Durch einen Zeitungsartikel im Internet war er auf die Breddiner Gruppe gestoßen und hatte sie nun zum ersten Knieperkohl-Boßeln nach Goldbeck eingeladen. In vier Mannschaften ging es eine Kappstraße in Richtung Wittstock knapp zwölf Kilometer hin und zurück. «Die Gruppe mit den wenigsten Würfen auf der Strecke hat gewonnen», erklärte Beate Nebelin. Dem Sieger winkte ein eigens geschreinerter Wanderpokal.

Doch beim Boßeln, wie es die Breddiner betreiben, geht es weniger ums Gewinnen, sondern mehr um Geselligkeit und Bewegung an der frischen Luft. Mit speziellen Kugeln aus Gummi und Metallkern sowie selbst gebauten Krabern, mit denen die Kugeln aufgelesen werden, ging es an den Start. Zwei Mannschaften treten jeweils gegeneinander an. Die, dessen Kugel die geringste Weite erzielt, hat wieder den nächsten Wurf.

Dabei kommt es nicht nur auf Kraft an, sondern auch auf die Beschaffenheit der Strecke. Schlaglöcher, Kurven und Pfützen bilden unerwünschte Hindernisse. Nicht fehlen durfte Wegzehrung, die in Bollerwagen mitgeführt wurde. «Dass hier verschiedene Generationen mitmachen, ist besonders schön», sagte Beate Nebelin.

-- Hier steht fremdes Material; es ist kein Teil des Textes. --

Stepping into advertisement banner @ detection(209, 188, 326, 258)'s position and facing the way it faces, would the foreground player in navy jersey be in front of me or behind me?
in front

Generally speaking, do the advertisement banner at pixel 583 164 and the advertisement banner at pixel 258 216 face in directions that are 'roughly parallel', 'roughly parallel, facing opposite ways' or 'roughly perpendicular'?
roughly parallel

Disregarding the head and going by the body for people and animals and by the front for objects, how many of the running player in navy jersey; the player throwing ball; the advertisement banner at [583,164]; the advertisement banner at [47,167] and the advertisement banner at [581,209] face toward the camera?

Bisher keine Sportvereine für das Boßeln in Brandenburg

Die Breddiner und Goldbecker entdeckten jedenfalls trotz des Turniergedankens sofort ihre Sympathie füreinander und das Boßeln. Beim anschließenden Knieperkohlessen wurde das Team «Bratwurst Goldbeck» mit dem Pokal geehrt, es hatte die Strecke mit 64 Würfen gemeistert. Der Einladung nach Breddin wollen die Goldbecker nun bald folgen, wie Christian Richter sagte.

Boßeln ist in Brandenburg relativ unbekannt. Es gibt auch keine Vereine dafür, wie Andreas Gerlach vom Landessportbund (LSB) informiert. Auch als Sektion in einem der gut 3000 märkischen Sportvereine ist Gerlach keine Boßelgruppe bekannt. «Wir sind auf das Thema bisher auch noch nicht angesprochen worden, wären aber offen für Ideen», sagt er.

Ganz anders sieht das in der Heimat des Boßelns, in Ostfriesland - in Niedersachsen und Schleswig-Holstein - aus. Hier sind über 30 000 Menschen in gut 250 Vereinen organisiert, wie Helfried Goetz vom Friesischen Klootschießer-Verband (FKV) erklärt. «Ursprünglich kam das Boßeln wohl mal vom Kegeln. Die Bauern haben es hauptsächlich als Zeitvertrieb im Winter nach der Ernte gespielt», sagt der FKV-Vorsitzende.

Exilostfriesen tragen Boßeln in die ganze Welt

Der Sport werde seit der zweiten Hälfte des 19. Jahrhunderts betrieben. Sein Heimatverein in Niedersachsen, der KBV «Frisch weg» Wiesedermeer (Landkreis Wittmund), gehöre mit 125 Jahren zu den ältesten in Ostfriesland. «Bei uns ist das aber kein reines Freizeitvergnügen, sondern ein Leistungssport», betont Helfried Goetz. Regional sei Boßeln dort teilweise stärker verbreitet als etwa Fußball.

Der Sport sei auch in anderen Teilen Niedersachsens sowie in Nordrhein-Westfalen mittlerweile bekannt und beliebt geworden. Selbst in Berlin sei auf dem Tempelhofer Feld schon geboßelt worden. Hier organisiert etwa der Ostfriesenverein Berlin das Boßeln. «Irgendwo machen Exilostfriesen immer mal Lust auf den Sport», sagt Helfried Goetz.

Ein bei ihm ortsansässiger Händler für Boßel-Zubehör habe sogar schon Boßelkugeln bis nach Australien verschickt. Dass Boßeln nun auch in Brandenburg Fans gefunden hat, freut den Ostfriesen. «Mehr Popularität hilft uns auch, Boßeln endlich als immaterielles Kulturerbe anerkennen zu lassen», sagt der FKV-Vorsitzende.